Task brief :: Check every line of the data below for the word "Senate", then give only the number of lines that have it.

Provided entries ::
+---+

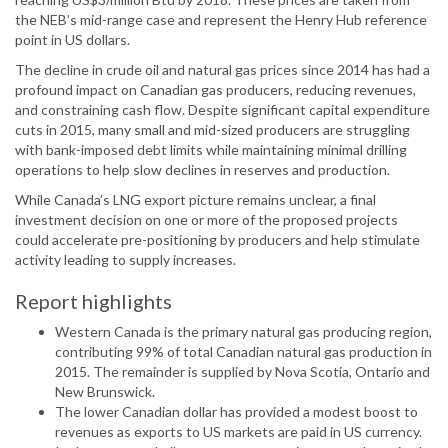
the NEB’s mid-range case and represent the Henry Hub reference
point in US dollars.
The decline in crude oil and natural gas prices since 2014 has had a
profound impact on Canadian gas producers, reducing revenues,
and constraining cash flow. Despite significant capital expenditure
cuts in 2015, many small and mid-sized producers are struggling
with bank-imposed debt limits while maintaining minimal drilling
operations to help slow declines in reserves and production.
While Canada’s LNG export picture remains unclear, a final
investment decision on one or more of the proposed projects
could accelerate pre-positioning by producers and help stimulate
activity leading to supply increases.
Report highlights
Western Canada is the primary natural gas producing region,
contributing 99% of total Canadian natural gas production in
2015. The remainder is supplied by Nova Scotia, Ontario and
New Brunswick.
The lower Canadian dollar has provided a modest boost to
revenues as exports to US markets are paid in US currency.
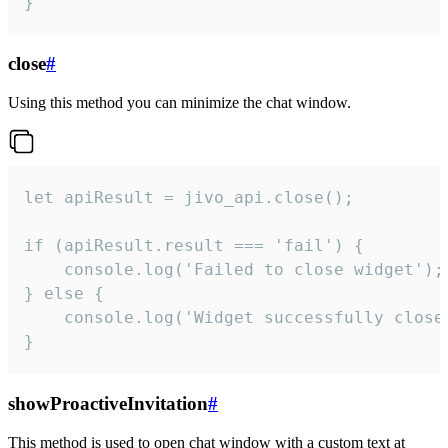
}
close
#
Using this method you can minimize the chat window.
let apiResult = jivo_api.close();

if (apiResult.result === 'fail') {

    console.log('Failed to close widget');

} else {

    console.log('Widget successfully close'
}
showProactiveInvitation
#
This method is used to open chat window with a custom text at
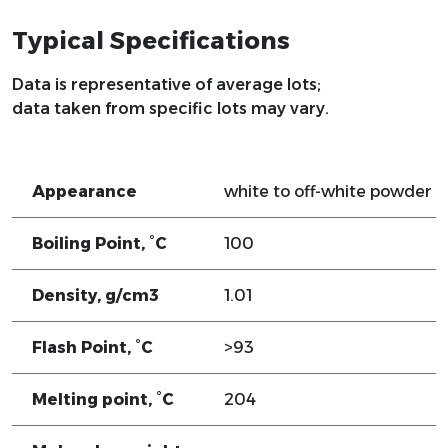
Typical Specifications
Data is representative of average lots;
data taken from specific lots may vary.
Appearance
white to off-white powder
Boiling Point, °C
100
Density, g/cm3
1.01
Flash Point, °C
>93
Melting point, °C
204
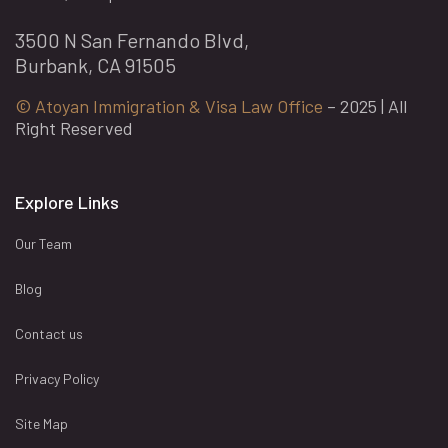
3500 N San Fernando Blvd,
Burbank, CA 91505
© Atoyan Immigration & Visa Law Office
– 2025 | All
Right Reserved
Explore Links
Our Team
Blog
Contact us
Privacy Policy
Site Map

+---+

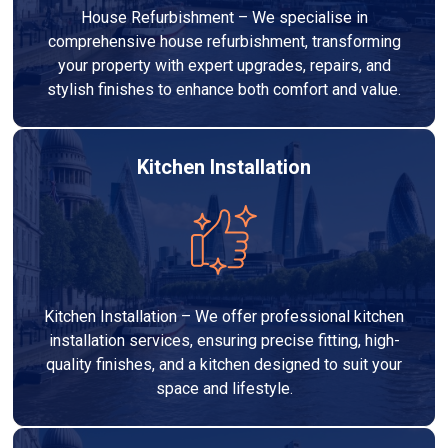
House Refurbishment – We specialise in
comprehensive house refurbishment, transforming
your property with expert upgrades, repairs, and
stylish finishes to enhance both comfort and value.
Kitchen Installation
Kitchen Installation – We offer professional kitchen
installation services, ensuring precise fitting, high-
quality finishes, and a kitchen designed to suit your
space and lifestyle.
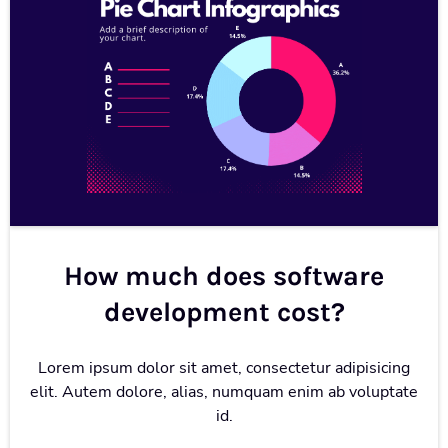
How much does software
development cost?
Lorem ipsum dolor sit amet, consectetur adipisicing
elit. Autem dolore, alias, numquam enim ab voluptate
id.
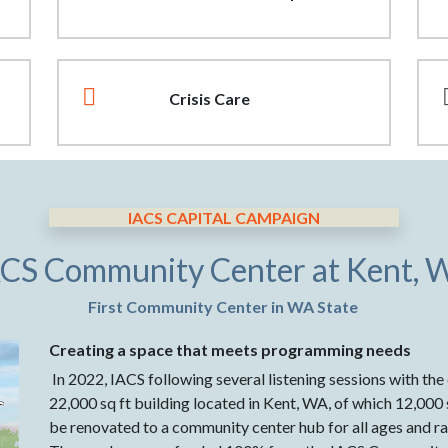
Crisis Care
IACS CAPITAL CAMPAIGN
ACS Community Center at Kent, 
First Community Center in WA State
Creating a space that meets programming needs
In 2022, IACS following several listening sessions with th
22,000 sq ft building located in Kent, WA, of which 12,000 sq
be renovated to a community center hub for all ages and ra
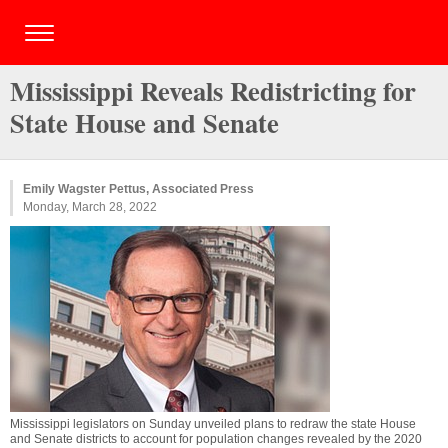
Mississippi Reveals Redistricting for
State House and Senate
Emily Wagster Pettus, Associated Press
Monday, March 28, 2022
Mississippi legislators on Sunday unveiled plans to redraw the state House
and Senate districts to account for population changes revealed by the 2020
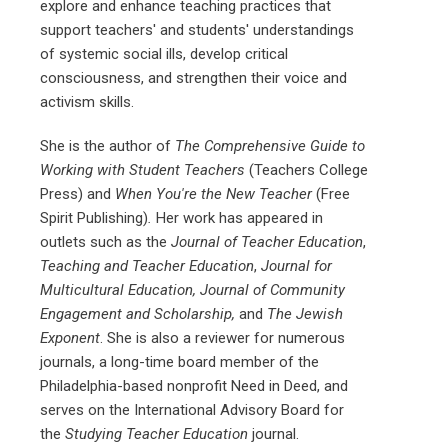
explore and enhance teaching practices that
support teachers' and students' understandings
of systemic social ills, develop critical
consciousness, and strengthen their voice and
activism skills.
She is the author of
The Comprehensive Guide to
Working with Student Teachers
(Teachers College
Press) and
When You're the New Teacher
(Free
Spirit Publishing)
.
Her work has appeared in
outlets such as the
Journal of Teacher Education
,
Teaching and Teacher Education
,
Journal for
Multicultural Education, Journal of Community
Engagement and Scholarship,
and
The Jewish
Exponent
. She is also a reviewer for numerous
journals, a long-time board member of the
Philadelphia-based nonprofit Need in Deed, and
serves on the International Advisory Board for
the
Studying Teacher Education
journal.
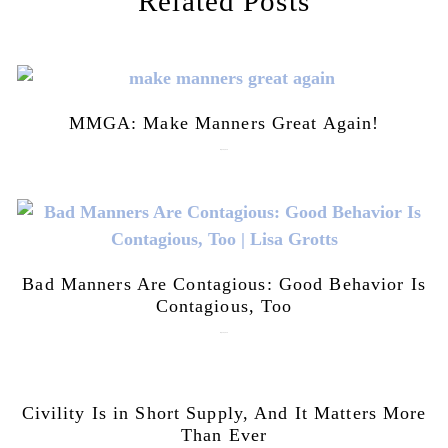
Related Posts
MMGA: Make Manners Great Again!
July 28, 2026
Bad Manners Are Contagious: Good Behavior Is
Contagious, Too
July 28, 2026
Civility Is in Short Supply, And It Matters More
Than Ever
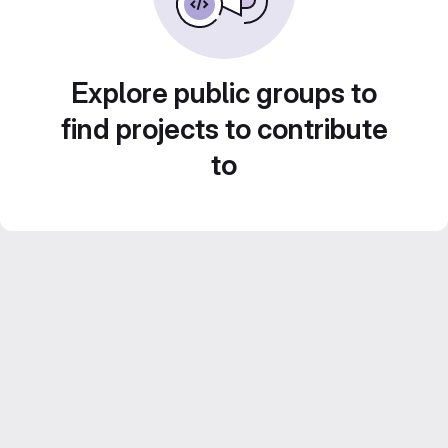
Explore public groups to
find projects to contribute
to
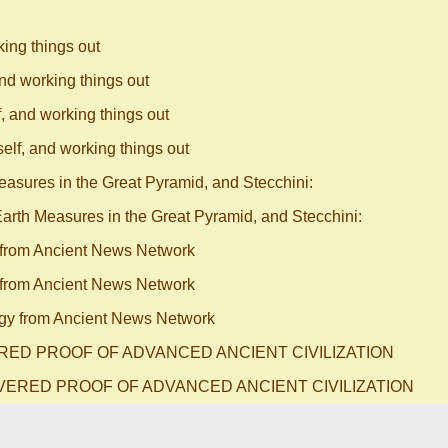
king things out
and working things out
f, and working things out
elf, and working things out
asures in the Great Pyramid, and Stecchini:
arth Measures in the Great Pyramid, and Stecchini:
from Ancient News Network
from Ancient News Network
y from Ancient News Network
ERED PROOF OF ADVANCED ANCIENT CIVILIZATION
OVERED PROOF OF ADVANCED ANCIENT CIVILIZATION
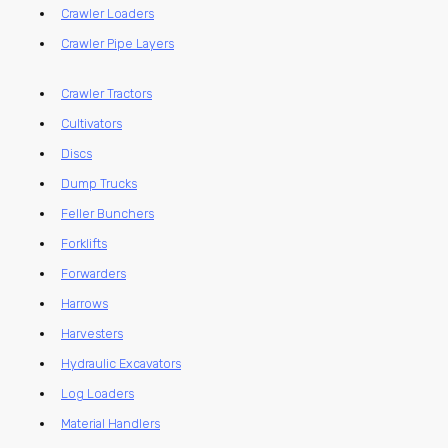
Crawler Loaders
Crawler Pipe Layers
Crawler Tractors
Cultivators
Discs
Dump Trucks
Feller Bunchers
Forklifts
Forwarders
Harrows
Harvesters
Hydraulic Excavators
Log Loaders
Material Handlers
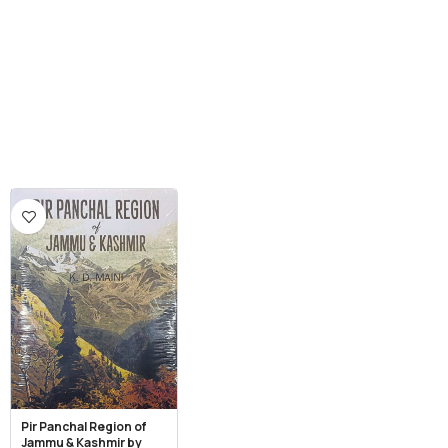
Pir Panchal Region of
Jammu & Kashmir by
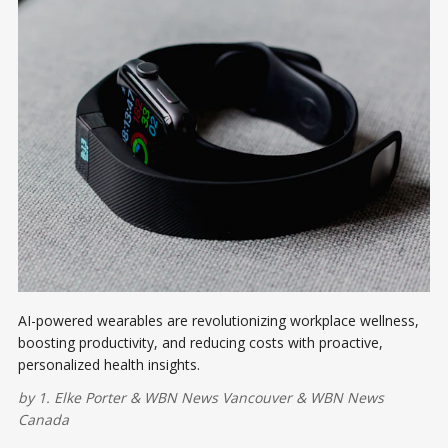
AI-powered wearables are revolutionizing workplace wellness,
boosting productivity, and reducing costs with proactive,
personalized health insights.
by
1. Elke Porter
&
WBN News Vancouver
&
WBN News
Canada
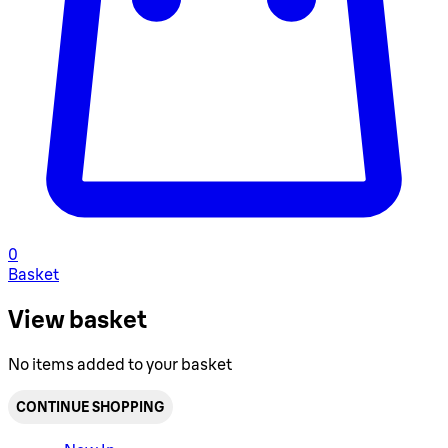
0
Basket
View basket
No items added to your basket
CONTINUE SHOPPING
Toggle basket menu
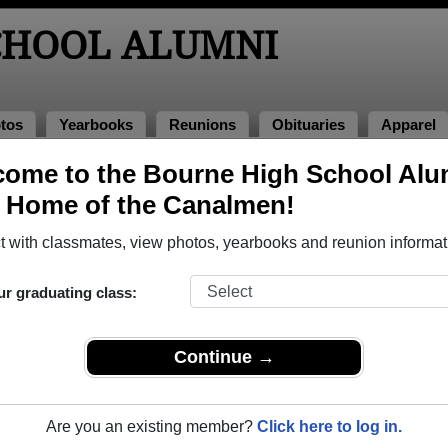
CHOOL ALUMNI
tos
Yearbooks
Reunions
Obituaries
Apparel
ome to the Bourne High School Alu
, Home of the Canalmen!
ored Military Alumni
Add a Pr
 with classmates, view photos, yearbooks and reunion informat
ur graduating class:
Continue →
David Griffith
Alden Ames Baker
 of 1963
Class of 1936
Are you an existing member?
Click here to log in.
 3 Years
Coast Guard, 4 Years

+---+

Your solution :: 2